▶ EXERCISE GOAL:
Search the material for the word "Sahib" and copy each line that holds it.

▶ DATA FOR THIS TASK:

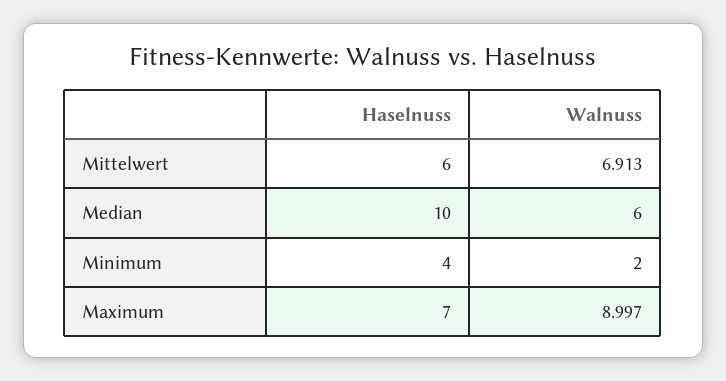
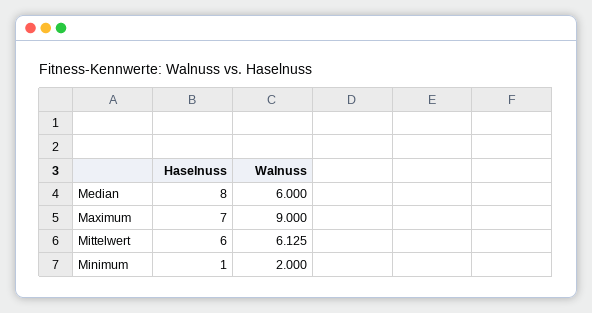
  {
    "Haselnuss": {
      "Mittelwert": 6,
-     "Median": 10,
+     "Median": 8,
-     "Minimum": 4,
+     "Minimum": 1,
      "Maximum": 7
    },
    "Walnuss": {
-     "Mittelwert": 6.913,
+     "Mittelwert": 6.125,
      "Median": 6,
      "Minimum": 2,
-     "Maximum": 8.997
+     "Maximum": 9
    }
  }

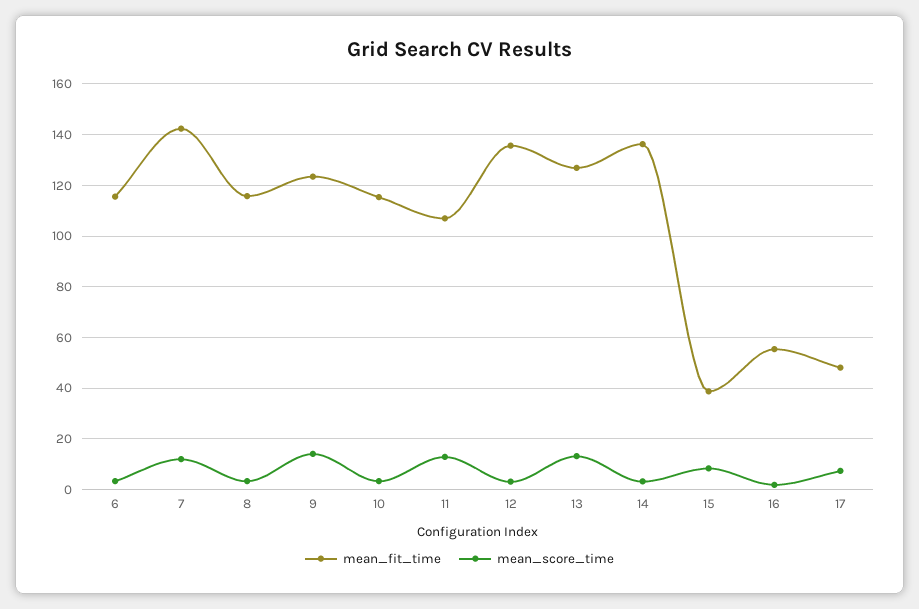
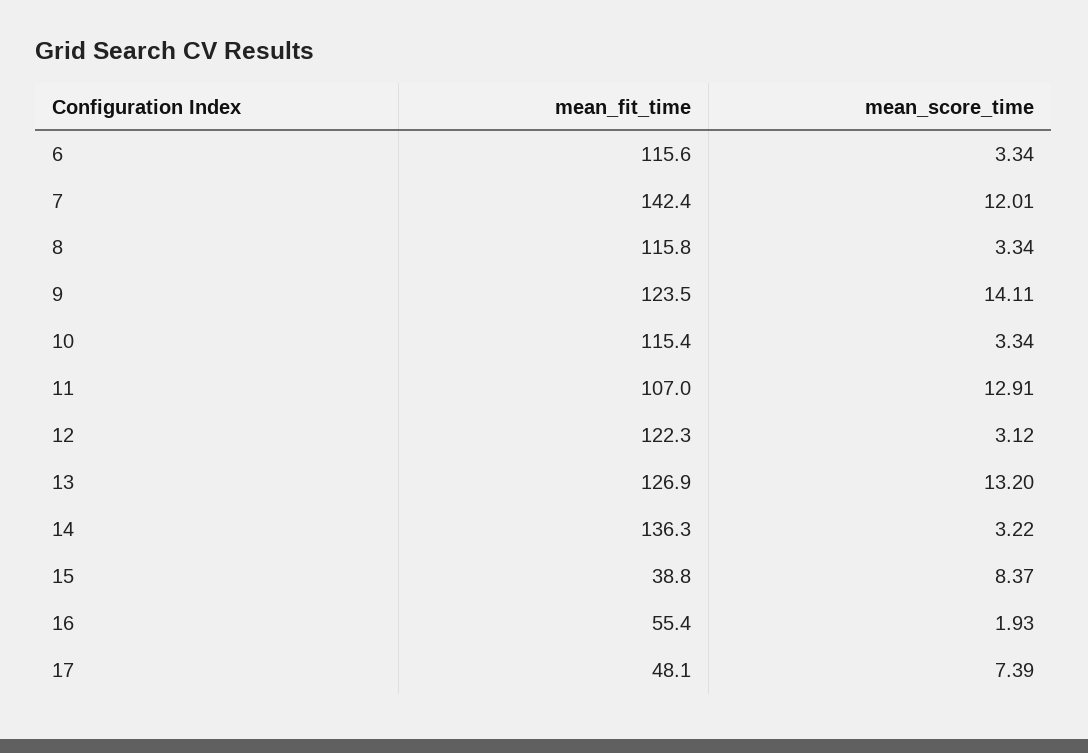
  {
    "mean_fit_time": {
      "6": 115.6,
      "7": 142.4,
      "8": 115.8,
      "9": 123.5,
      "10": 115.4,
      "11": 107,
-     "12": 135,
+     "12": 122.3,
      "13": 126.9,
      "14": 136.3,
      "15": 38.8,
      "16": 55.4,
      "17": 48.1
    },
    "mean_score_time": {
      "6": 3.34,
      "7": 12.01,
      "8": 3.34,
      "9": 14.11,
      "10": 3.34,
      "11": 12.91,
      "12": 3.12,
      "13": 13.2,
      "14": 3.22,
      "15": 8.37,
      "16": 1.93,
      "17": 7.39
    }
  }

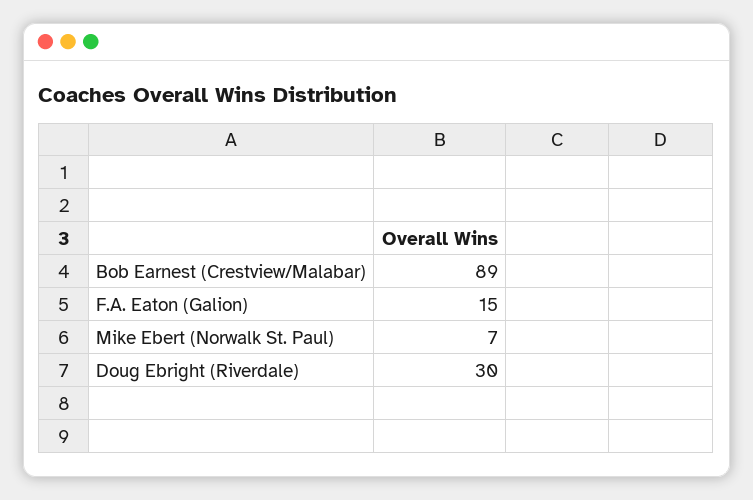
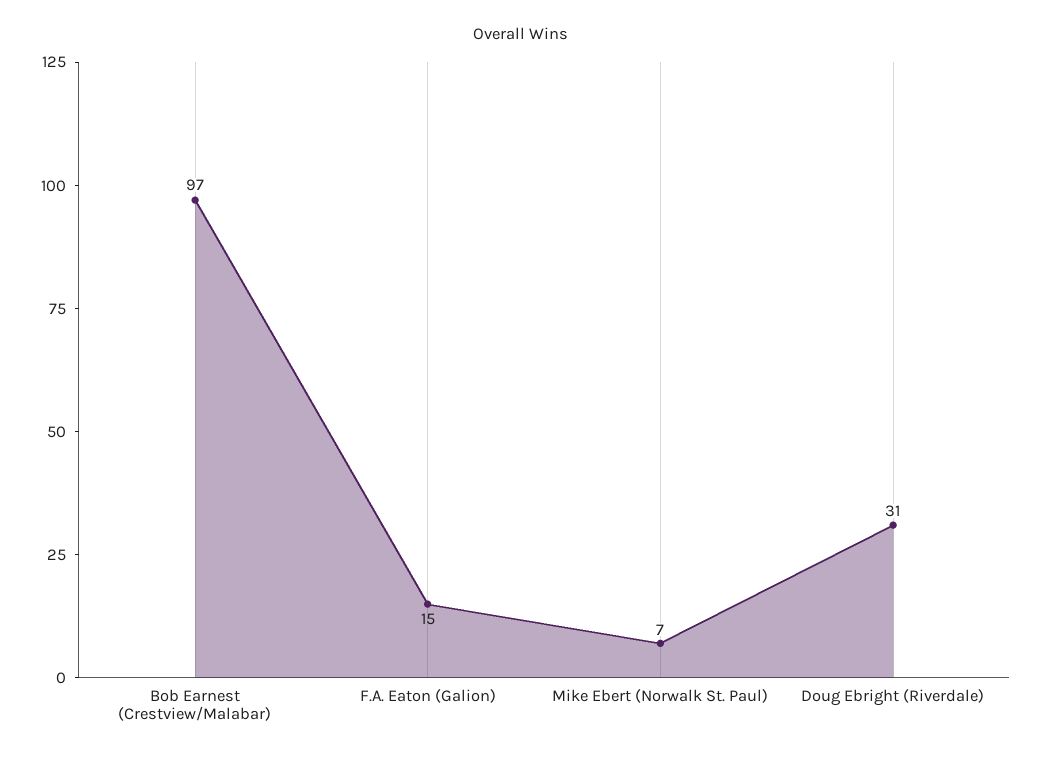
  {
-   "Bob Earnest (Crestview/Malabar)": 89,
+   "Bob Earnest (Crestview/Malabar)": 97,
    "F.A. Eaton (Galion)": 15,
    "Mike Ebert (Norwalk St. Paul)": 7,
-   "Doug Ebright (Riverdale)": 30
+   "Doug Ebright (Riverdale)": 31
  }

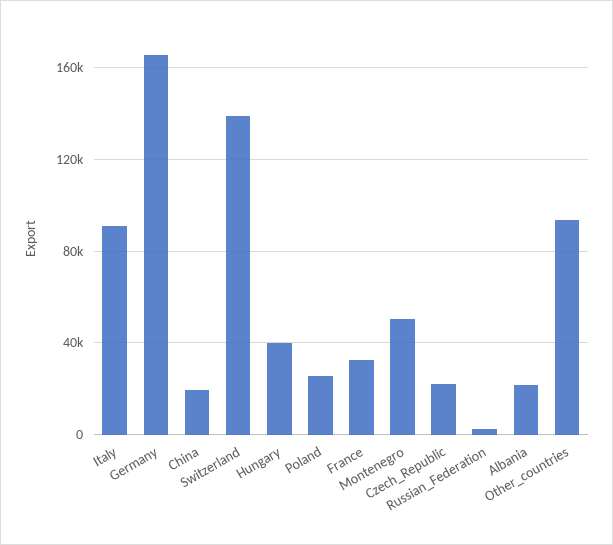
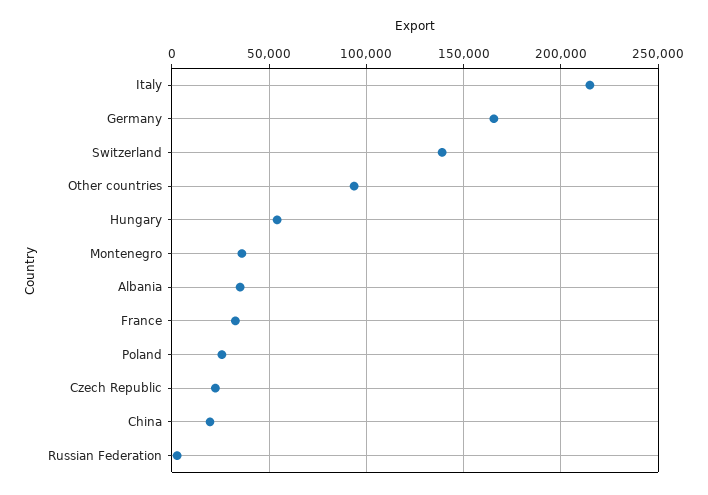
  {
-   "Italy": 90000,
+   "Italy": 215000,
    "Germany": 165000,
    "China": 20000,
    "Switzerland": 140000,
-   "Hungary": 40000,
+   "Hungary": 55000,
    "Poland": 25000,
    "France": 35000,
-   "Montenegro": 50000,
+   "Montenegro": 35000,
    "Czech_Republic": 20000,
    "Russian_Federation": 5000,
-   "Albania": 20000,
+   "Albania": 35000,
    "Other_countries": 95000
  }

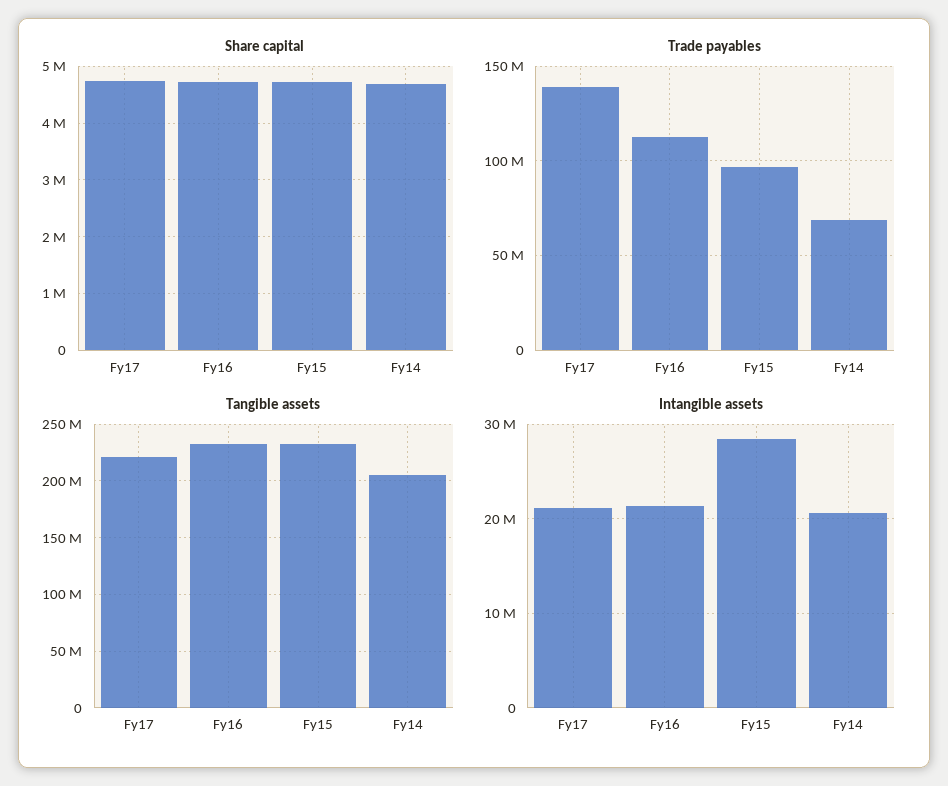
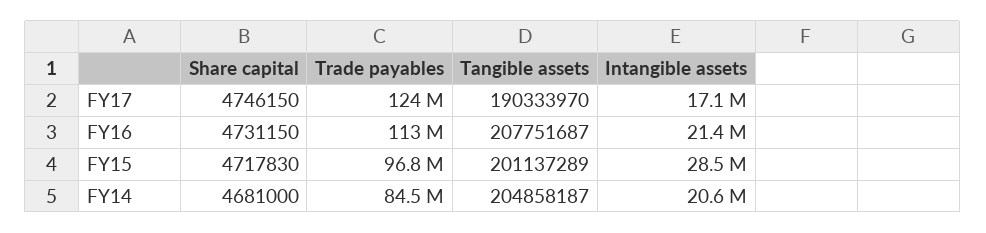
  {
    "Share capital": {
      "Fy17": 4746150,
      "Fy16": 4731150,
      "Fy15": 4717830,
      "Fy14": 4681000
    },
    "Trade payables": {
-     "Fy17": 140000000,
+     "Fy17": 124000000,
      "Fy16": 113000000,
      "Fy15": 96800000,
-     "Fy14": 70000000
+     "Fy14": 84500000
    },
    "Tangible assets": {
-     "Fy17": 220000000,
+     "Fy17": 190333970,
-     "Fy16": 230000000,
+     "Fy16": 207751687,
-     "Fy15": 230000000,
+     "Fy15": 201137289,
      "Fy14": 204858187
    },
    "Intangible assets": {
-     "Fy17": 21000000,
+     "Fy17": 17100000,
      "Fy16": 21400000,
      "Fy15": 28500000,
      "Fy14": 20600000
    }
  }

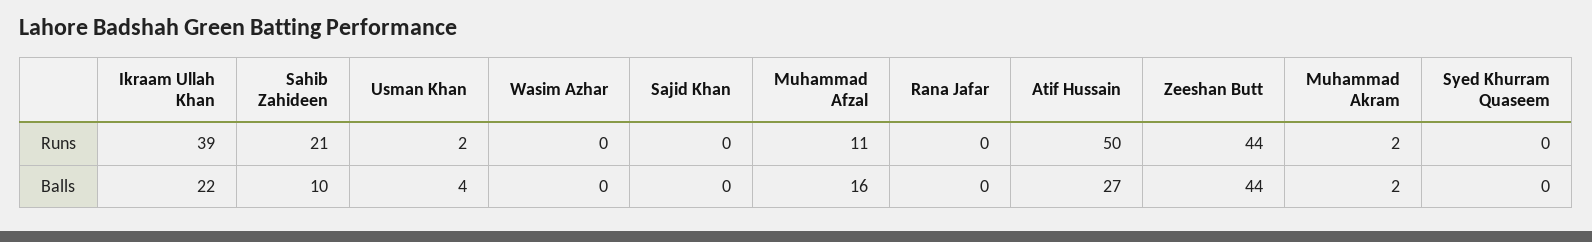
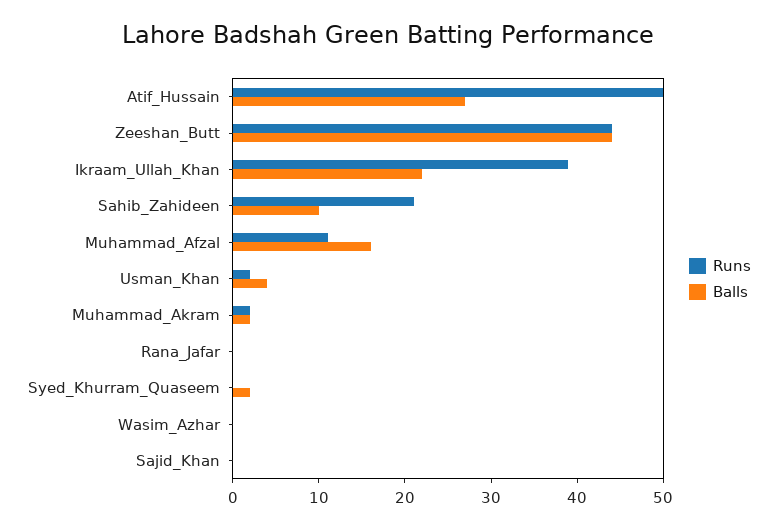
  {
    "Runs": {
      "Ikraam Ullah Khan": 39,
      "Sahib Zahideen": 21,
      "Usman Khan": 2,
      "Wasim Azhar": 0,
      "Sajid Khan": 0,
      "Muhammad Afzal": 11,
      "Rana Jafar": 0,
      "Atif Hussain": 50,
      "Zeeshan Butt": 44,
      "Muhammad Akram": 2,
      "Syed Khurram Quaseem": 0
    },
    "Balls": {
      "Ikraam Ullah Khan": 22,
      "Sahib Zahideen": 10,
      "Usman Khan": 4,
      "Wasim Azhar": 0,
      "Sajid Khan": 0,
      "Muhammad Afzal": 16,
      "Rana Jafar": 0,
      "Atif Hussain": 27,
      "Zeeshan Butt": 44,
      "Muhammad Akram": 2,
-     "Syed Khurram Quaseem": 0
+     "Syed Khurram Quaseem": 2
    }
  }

▶ RESPONSE TO THIS TASK:
      "Sahib Zahideen": 21,
      "Sahib Zahideen": 10,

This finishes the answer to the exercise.